**WORK INSTRUCTION:**
What you write must match the records exactly, except for the images, which are left out.
** DATA TO USE follows **
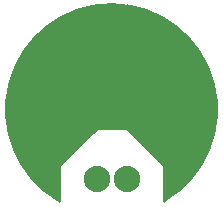
<source format=gbs>
%FSLAX25Y25*%
%MOIN*%
G70*
G01*
G75*
G04 Layer_Color=16711935*
%ADD10R,0.04724X0.02638*%
%ADD11R,0.01969X0.01969*%
%ADD12C,0.02362*%
%ADD13C,0.02500*%
%ADD14C,0.00787*%
%ADD15C,0.08000*%
%ADD16C,0.18000*%
%ADD17C,0.01969*%
%ADD18C,0.02953*%
%ADD19C,0.00800*%
%ADD20C,0.01200*%
%ADD21C,0.01000*%
%ADD22C,0.01500*%
%ADD23C,0.00394*%
%ADD24R,0.03937X0.01850*%
%ADD25C,0.08800*%
%ADD26C,0.18800*%
G36*
X31435Y34838D02*
X34836Y34333D01*
X38172Y33498D01*
X41410Y32339D01*
X44519Y30869D01*
X47468Y29101D01*
X50230Y27053D01*
X52779Y24743D01*
X55088Y22195D01*
X57136Y19433D01*
X58904Y16483D01*
X60375Y13375D01*
X61533Y10137D01*
X62369Y6801D01*
X62874Y3399D01*
X63042Y-35D01*
X62874Y-3470D01*
X62369Y-6872D01*
X61533Y-10208D01*
X60375Y-13445D01*
X58904Y-16554D01*
X57136Y-19504D01*
X55088Y-22266D01*
X52779Y-24814D01*
X50230Y-27123D01*
X47468Y-29172D01*
X45502Y-30350D01*
X45500Y-30346D01*
Y-18500D01*
X33000Y-6000D01*
X23000D01*
X10500Y-18500D01*
X10498Y-30350D01*
X8532Y-29172D01*
X5770Y-27123D01*
X3221Y-24814D01*
X912Y-22266D01*
X-1137Y-19504D01*
X-2905Y-16554D01*
X-4375Y-13445D01*
X-5533Y-10208D01*
X-6369Y-6872D01*
X-6874Y-3470D01*
X-7042Y-35D01*
X-6874Y3399D01*
X-6369Y6801D01*
X-5533Y10137D01*
X-4375Y13375D01*
X-2905Y16483D01*
X-1137Y19433D01*
X912Y22195D01*
X3221Y24743D01*
X5770Y27053D01*
X8532Y29101D01*
X11481Y30869D01*
X14590Y32339D01*
X17828Y33498D01*
X21164Y34333D01*
X24565Y34838D01*
X28000Y35007D01*
X31435Y34838D01*
D02*
G37*
D21*
X45500Y-30346D02*
G03*
X10500Y-30346I-17500J30311D01*
G01*
Y-18500D01*
X23000Y-6000D01*
X33000D01*
X45500Y-18500D01*
Y-30346D02*
Y-18500D01*
D25*
X33000Y-23000D02*
D03*
X23000D02*
D03*
D26*
X2000Y0D02*
D03*
X54000D02*
D03*
M02*

</source>
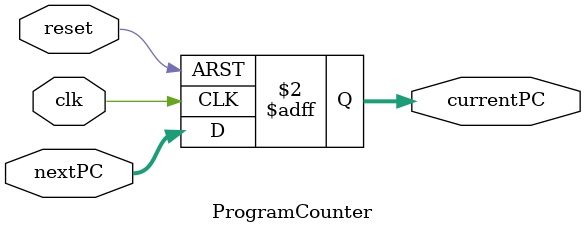
<source format=v>
module ProgramCounter(   
    input clk,
    input reset,
    input [31:0] nextPC,
    output reg [31:0] currentPC
);
    always @(posedge clk or posedge reset) begin
        if (reset)
            currentPC <= 32'b0;
        else
            currentPC <= nextPC;
    end
endmodule
</source>
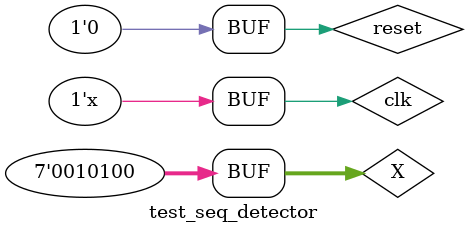
<source format=v>
`timescale 1ns / 1ps


module test_seq_detector;

	// Inputs
	reg [6:0] X;
	reg clk;
	reg reset;

	// Outputs
	wire Z;
	wire [2:0] state;
	wire [2:0] n;

	// Instantiate the Unit Under Test (UUT)
	seq_detector uut (
		.X(X), 
		.clk(clk), 
		.reset(reset), 
		.Z(Z), 
		.state(state), 
		.n(n)
	);

	initial begin
		// Initialize Inputs
		X = 7'b0010100;
		clk=0;
		reset = 1;

		// Wait 100 ns for global reset to finish
		#150
		reset=0;
		X = 7'b0010100;
		
        
		// Add stimulus here

	end
	always #20 clk=~clk;
      
endmodule


</source>
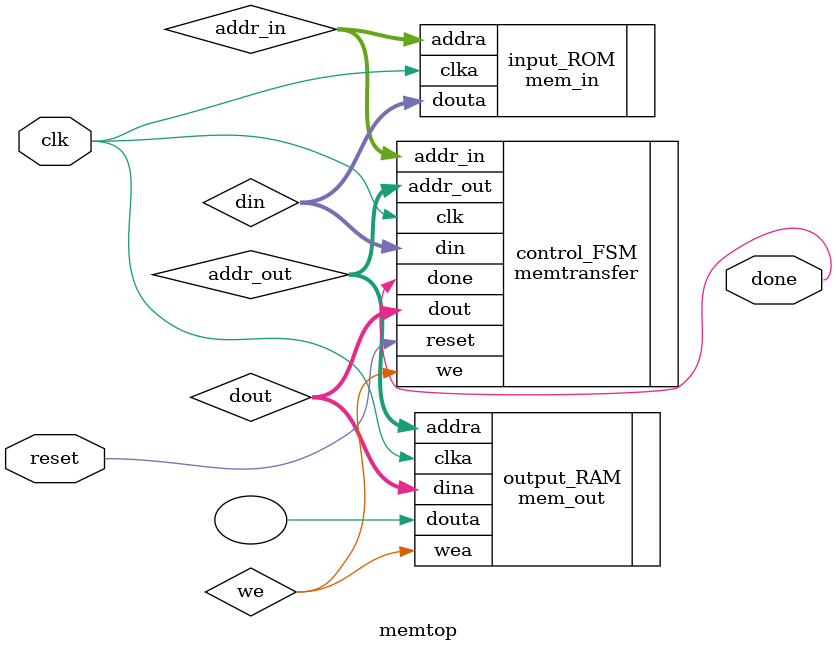
<source format=v>
`timescale 1ns / 1ps
module memtop(
    input clk,
    input reset,
    output done
    );

	wire [7:0] din, dout;
	wire [9:0] addr_in, addr_out;
	wire we;
	
mem_in input_ROM (
  .clka(clk), // input clka
  .addra(addr_in), // input [9 : 0] addra
  .douta(din) // output [7 : 0] douta
);

mem_out output_RAM (
  .clka(clk), // input clka
  .wea(we), // input [0 : 0] wea
  .addra(addr_out), // input [9 : 0] addra
  .dina(dout), // input [7 : 0] dina
  .douta() // unconnected - output [7 : 0] douta
);

memtransfer control_FSM (
	.clk(clk),
	.reset(reset),
	.din(din),
	.addr_in(addr_in),
	.addr_out(addr_out),
	.dout(dout),
	.we(we),
	.done(done)
);

endmodule

</source>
** End of DATA TO USE **
**ANSWER SECTION:**
<source format=gbs>
%FSLAX25Y25*%
%MOIN*%
G70*
G01*
G75*
G04 Layer_Color=16711935*
%ADD10R,0.04724X0.02638*%
%ADD11R,0.01969X0.01969*%
%ADD12C,0.02362*%
%ADD13C,0.02500*%
%ADD14C,0.00787*%
%ADD15C,0.08000*%
%ADD16C,0.18000*%
%ADD17C,0.01969*%
%ADD18C,0.02953*%
%ADD19C,0.00800*%
%ADD20C,0.01200*%
%ADD21C,0.01000*%
%ADD22C,0.01500*%
%ADD23C,0.00394*%
%ADD24R,0.03937X0.01850*%
%ADD25C,0.08800*%
%ADD26C,0.18800*%
G36*
X31435Y34838D02*
X34836Y34333D01*
X38172Y33498D01*
X41410Y32339D01*
X44519Y30869D01*
X47468Y29101D01*
X50230Y27053D01*
X52779Y24743D01*
X55088Y22195D01*
X57136Y19433D01*
X58904Y16483D01*
X60375Y13375D01*
X61533Y10137D01*
X62369Y6801D01*
X62874Y3399D01*
X63042Y-35D01*
X62874Y-3470D01*
X62369Y-6872D01*
X61533Y-10208D01*
X60375Y-13445D01*
X58904Y-16554D01*
X57136Y-19504D01*
X55088Y-22266D01*
X52779Y-24814D01*
X50230Y-27123D01*
X47468Y-29172D01*
X45502Y-30350D01*
X45500Y-30346D01*
Y-18500D01*
X33000Y-6000D01*
X23000D01*
X10500Y-18500D01*
X10498Y-30350D01*
X8532Y-29172D01*
X5770Y-27123D01*
X3221Y-24814D01*
X912Y-22266D01*
X-1137Y-19504D01*
X-2905Y-16554D01*
X-4375Y-13445D01*
X-5533Y-10208D01*
X-6369Y-6872D01*
X-6874Y-3470D01*
X-7042Y-35D01*
X-6874Y3399D01*
X-6369Y6801D01*
X-5533Y10137D01*
X-4375Y13375D01*
X-2905Y16483D01*
X-1137Y19433D01*
X912Y22195D01*
X3221Y24743D01*
X5770Y27053D01*
X8532Y29101D01*
X11481Y30869D01*
X14590Y32339D01*
X17828Y33498D01*
X21164Y34333D01*
X24565Y34838D01*
X28000Y35007D01*
X31435Y34838D01*
D02*
G37*
D21*
X45500Y-30346D02*
G03*
X10500Y-30346I-17500J30311D01*
G01*
Y-18500D01*
X23000Y-6000D01*
X33000D01*
X45500Y-18500D01*
Y-30346D02*
Y-18500D01*
D25*
X33000Y-23000D02*
D03*
X23000D02*
D03*
D26*
X2000Y0D02*
D03*
X54000D02*
D03*
M02*

</source>
<source format=v>
module ProgramCounter(   
    input clk,
    input reset,
    input [31:0] nextPC,
    output reg [31:0] currentPC
);
    always @(posedge clk or posedge reset) begin
        if (reset)
            currentPC <= 32'b0;
        else
            currentPC <= nextPC;
    end
endmodule
</source>
<source format=v>
`timescale 1ns / 1ps


module test_seq_detector;

	// Inputs
	reg [6:0] X;
	reg clk;
	reg reset;

	// Outputs
	wire Z;
	wire [2:0] state;
	wire [2:0] n;

	// Instantiate the Unit Under Test (UUT)
	seq_detector uut (
		.X(X), 
		.clk(clk), 
		.reset(reset), 
		.Z(Z), 
		.state(state), 
		.n(n)
	);

	initial begin
		// Initialize Inputs
		X = 7'b0010100;
		clk=0;
		reset = 1;

		// Wait 100 ns for global reset to finish
		#150
		reset=0;
		X = 7'b0010100;
		
        
		// Add stimulus here

	end
	always #20 clk=~clk;
      
endmodule


</source>
<source format=v>
`timescale 1ns / 1ps
module memtop(
    input clk,
    input reset,
    output done
    );

	wire [7:0] din, dout;
	wire [9:0] addr_in, addr_out;
	wire we;
	
mem_in input_ROM (
  .clka(clk), // input clka
  .addra(addr_in), // input [9 : 0] addra
  .douta(din) // output [7 : 0] douta
);

mem_out output_RAM (
  .clka(clk), // input clka
  .wea(we), // input [0 : 0] wea
  .addra(addr_out), // input [9 : 0] addra
  .dina(dout), // input [7 : 0] dina
  .douta() // unconnected - output [7 : 0] douta
);

memtransfer control_FSM (
	.clk(clk),
	.reset(reset),
	.din(din),
	.addr_in(addr_in),
	.addr_out(addr_out),
	.dout(dout),
	.we(we),
	.done(done)
);

endmodule

</source>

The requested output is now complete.